XCIX. La loi
XCIX. The Law
The Irish potato famine crisis, Britain's corn law debate, and French military operations in Algeria dominate this issue.
- A Dublin deputation including Daniel O'Connell presented Lord Heytesbury with seven urgent resolutions demanding port openings, grain export bans, and a £1 million emergency loan to avert Irish famine.
- French colonel Géry's column surprised the Beni-Chougrans in their supposedly inaccessible ravines at 1 a.m., seizing 600 tents and 300 oxen before Arab cavalry, emboldened by a prophecy, hurled themselves on the rearguard — leaving 5 French dead and 39 wounded.
- An Arab ex-spahi named Mohammed ben Amarouch walked nearly the entire distance from Marseilles to Paris with 60 francs in his pocket, seeking the King to appoint him kaïd of the Beni-Salah in honour of his brother killed fighting for France.
- Some 500 Algerian prisoners of war, including a wife of Abd el-Kader captured at the smala, live on the Île Sainte-Marguerite in tents, self-governed by cadis, with livestock delivered alive for slaughter per Islamic custom.
- All planets of the solar system are simultaneously visible on the Paris horizon — currently for only 20 minutes, but by 1 January the window will stretch to three hours and forty-five minutes.
- France's national medical congress voted that town physicians should sit in equal numbers to professors on thesis examination juries, and debated whether to abolish the two-tier distinction between docteurs and officiers de santé.
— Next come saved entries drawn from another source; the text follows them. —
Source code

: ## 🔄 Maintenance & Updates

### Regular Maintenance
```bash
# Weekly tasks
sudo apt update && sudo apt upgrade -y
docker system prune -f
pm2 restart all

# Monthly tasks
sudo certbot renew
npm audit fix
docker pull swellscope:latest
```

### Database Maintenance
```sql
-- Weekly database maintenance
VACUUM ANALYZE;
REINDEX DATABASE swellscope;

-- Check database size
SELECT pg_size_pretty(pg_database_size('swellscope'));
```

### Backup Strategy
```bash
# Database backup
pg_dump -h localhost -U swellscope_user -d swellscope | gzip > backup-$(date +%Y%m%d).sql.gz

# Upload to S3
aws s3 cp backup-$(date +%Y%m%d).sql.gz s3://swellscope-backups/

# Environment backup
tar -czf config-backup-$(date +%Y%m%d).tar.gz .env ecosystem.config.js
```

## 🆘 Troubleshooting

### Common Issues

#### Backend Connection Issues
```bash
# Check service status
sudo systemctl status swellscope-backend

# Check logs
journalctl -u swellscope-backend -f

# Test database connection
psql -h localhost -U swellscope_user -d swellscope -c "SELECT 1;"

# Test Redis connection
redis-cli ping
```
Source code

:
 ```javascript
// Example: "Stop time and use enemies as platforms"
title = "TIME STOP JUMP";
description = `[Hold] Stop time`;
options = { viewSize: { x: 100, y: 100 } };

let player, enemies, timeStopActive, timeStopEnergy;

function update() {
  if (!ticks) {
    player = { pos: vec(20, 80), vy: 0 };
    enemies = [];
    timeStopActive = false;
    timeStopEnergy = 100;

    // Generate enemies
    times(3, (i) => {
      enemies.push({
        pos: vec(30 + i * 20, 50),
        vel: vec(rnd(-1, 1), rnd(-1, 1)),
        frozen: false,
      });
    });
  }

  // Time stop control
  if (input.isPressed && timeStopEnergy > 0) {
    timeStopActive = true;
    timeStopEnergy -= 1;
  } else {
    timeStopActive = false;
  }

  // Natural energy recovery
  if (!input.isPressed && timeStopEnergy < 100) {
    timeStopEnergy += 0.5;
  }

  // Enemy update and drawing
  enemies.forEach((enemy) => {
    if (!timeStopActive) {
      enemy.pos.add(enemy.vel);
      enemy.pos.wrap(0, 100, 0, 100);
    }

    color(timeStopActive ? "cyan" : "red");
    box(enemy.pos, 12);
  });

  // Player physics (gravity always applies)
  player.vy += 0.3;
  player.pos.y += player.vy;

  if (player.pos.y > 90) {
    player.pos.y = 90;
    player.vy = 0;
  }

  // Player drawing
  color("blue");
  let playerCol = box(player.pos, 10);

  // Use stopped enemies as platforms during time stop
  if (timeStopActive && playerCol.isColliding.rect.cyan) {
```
- A carrier named Prosper Meunier watched helplessly as a wagon carrying 60,000–80,000 francs' worth of mirrors, porcelain, and crystal burned to ash on the road to Reims after a box of chemical matches ignited the load.
- Playwright Frédéric Gaillardet, ruined by the 1837 American banking collapse and his partner's death from yellow fever in New Orleans, rebuilt his fortune founding the Courrier des États-Unis in New York and won a Paris court ruling annulling his wrongful bankruptcy declaration.